Usually, if a company sends us a game to review very close to launch, or not at all, it is pretty indicative that the game may not be that great. After all, Nintendo sent us Animal Crossing: Amiibo Festival the day of launch, and that was not a great game by any stretch of the imagination. With that knowledge, I was rather disappointed to receive a code for Pokemon Super Mystery Dungeon the day of its release, expecting the game to be a disappointing repeat of the last Pokemon Mystery Dungeon title – Gates to Infinity.
Honestly, I should not have been worried. Pokemon Super Mystery Dungeon is an excellent game, one that returns to the basics of the franchise: a challenging, Pokemon-collecting game with loot-based elements.
Players start out by taking the familiar personality quiz that matches up the player up with a starter Pokemon.
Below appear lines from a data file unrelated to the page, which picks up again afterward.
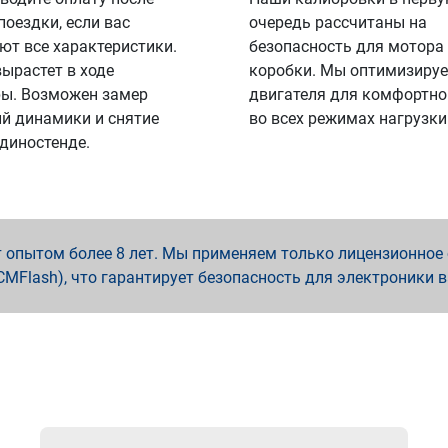
поездки, если вас
очередь рассчитаны на
ют все характеристики.
безопасность для мотора
вырастет в ходе
коробки. Мы оптимизируе
ы. Возможен замер
двигателя для комфортно
й динамики и снятие
во всех режимах нагрузки
 диностенде.
опытом более 8 лет. Мы применяем только лицензионное о
x, PCMFlash), что гарантирует безопасность для электроники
Players then get to choose a partner for the adventure. After that point, the main game begins. Unfortunately, it gets off to quite a slow start. The first five hours are more or less a tutorial, which is rather unfortunate. In fact, the whole main campaign of the story is rather linear, with limited ability to truly explore. The game simply throttles players through its story, without allowing for much experimentation or deviation. Fortunately, the story is surprisingly excellent. There are more than enough twists and turns, and at times the story is substantially more depressing than I could ever expect a Pokemon game to be. The story is only elevated by the excellent localization. Each character has tons of personality, and the writing is genuinely intriguing and funny at times. I particularly liked the writing for my partner Pokemon, he was just adorable and evoked a sense of empathy within me (which is rather surprising for a Pokemon game).
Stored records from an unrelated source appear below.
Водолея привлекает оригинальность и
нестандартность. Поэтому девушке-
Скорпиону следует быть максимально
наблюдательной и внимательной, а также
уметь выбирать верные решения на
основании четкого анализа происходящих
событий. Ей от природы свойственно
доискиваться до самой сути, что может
Fortunately, once a player completes the roughly 25 hour story, the game really opens up. I don’t mean to say that the initial campaign is bad, because it is quite excellent, but it just lacks the openness that I have come to expect from Mystery Dungeon titles. Fortunately, the post-game is substantial. As opposed to previous games, Pokemon in Super Mystery Dungeon are not recruited by defeating them in a dungeon. Instead, the game introduces a new mechanic called the “Connection Orb.” In essence, this is a giant quest log for every single Pokemon. In Super Mystery Dungeon, Pokemon are recruited by completing their quest. Once a player completes one Pokemon’s quest, the quests of the Pokemon they are connected to will open up. The Connection Orb is just one giant web of Pokemon, and in order to recruit the Pokemon you want, you will have to go and help out the Pokemon that are connected to it.
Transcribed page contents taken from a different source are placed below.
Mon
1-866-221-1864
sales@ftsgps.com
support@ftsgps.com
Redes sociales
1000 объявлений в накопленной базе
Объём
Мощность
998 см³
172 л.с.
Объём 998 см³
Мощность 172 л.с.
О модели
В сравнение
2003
Honestly, I appreciated this mechanic substantially more than in previous games. I liked the fact that Pokemon recruitment was no longer up to chance, and I did not have to run through the same dungeon dozens of times to recruit a desired Pokemon. Instead, I could just find the mission of the Pokemon I wished to recruit, knowing with full certainty that they would join my time once I fulfilled their request.
As for the dungeon-crawling itself, Super Mystery Dungeon‘s gameplay is a return to its challenging, rogue-like core. If a player dies in a dungeon, they will be forced to restart from their last save (you can only save before going into a dungeon), or they can return to the beginning, but forfeit all their items and money. Moreover, the game is appropriately challenging, especially when taking on a particularly challenging quest. Fortunately, “grinding” is not really a thing in Pokemon Super Mystery Dungeon. If you fail a quest, it is more likely due to an absence in strategy rather than a lack of shear strength. With the right items, and the right Pokemon types, taking on a significantly more challenging opponent is completely manageable.
Outside of the colossal main game and side content, the game also features a location called “Pelipper Island.” As in previous games, players can go online and rescue other teams that have died within a dungeon. Players can actually request a rescue if they die in a dungeon while on a mission. So, if you really do not want to start over in a dungeon, you can put out a rescue request online and hope that someone rescues you. The game also introduces a new feature where players can rescue themselves using Pokemon that weren’t on the mission. If you really want to hold onto your items and money after dying, you can grab a second team of Pokemon to rescue the first (you still have to run through the dungeon a second time, though).
Overall, Pokemon Super Mystery Dungeon is an excellent spin-off title for the Pokemon franchise, one that proves that “children’s” games do not always have to be incredibly easy, do not have to always contain a terrible story, and can have an excellent soundtrack (yes, the music is really, really good). Sure, the main campaign might be a little too linear for my liking, but the game vastly opens up after its completion. Truly, the lack of marketing and promotion for Pokemon Super Mystery Dungeon is appalling to me, as it is easily one of the best games in the spin-off series, and one of the best 3DS games released this year.